= Frank E. Tolbert =

Liberian politician

Frank Emmanuel Tolbert (February 3, 1910 – April 22, 1980) was a Liberian politician and brother of President William R. Tolbert, Jr.

The oldest son of William R. Tolbert Sr., national chairman of the ruling True Whig Party, he grew up in Bensonville, attended Zion Praise Baptist Church, graduated from Liberia College, and became involved in politics relatively early in life.

As his family became more closely connected to the family of Supreme Court Justice William V.S. Tubman, Frank began to become prominent: when Tubman ran for president in 1943, he was rumoured to be Tubman's first choice for vice president, although his younger brother William was eventually chosen, perhaps because of Frank's unpredictable moods and violent temper.

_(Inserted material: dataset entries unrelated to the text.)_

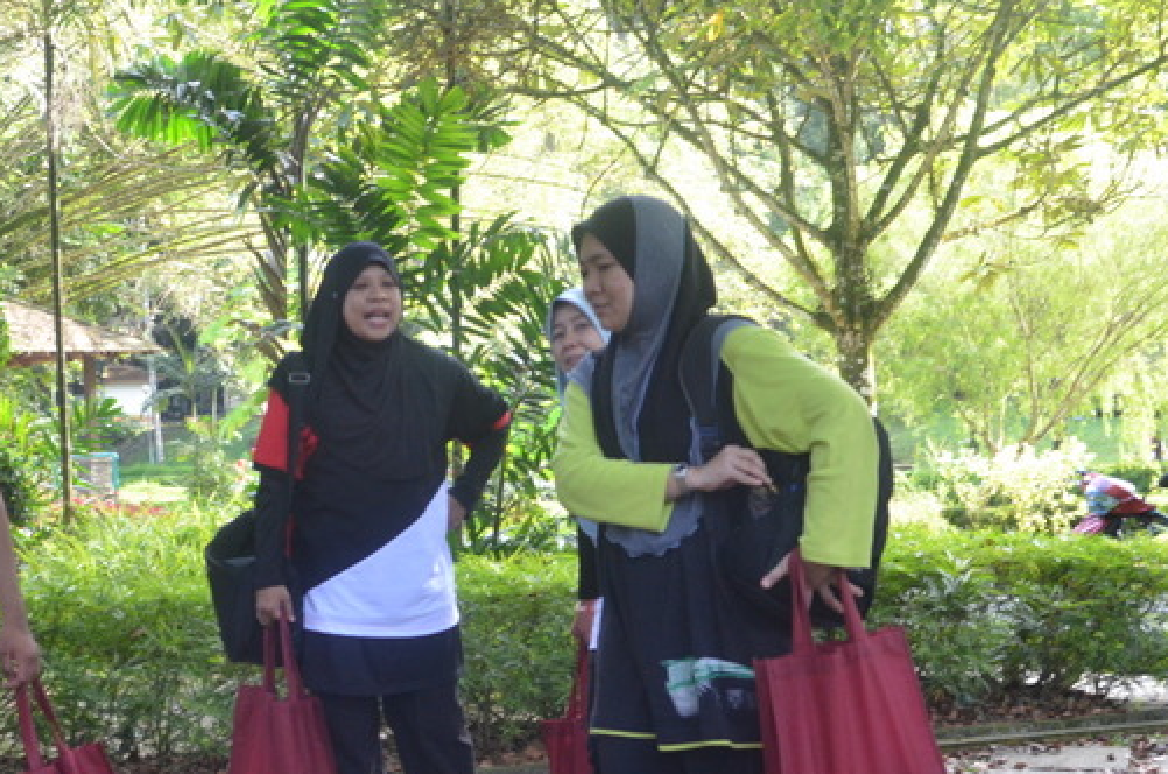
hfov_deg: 29.9
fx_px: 2170
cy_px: 587
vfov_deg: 20.1
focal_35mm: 67
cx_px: 382
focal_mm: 28
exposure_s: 1/125
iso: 1000
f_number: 4.5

Despite being passed over for vice president, Frank remained active in the TWP and national politics. By 1976, he was a member of the Senate and had been elected its president pro tempore. He was abruptly removed from office in 1980 by a military coup d'état: on 12 April, a group of enlisted men calling themselves the "People's Redemption Council murdered President Tolbert, arrested Frank Tolbert and many other high officials, and proclaimed themselves the country's new government. After a rapid trial in a kangaroo court, Tolbert and the others were summarily executed by firing squad on a Monrovia beach ten days after the coup.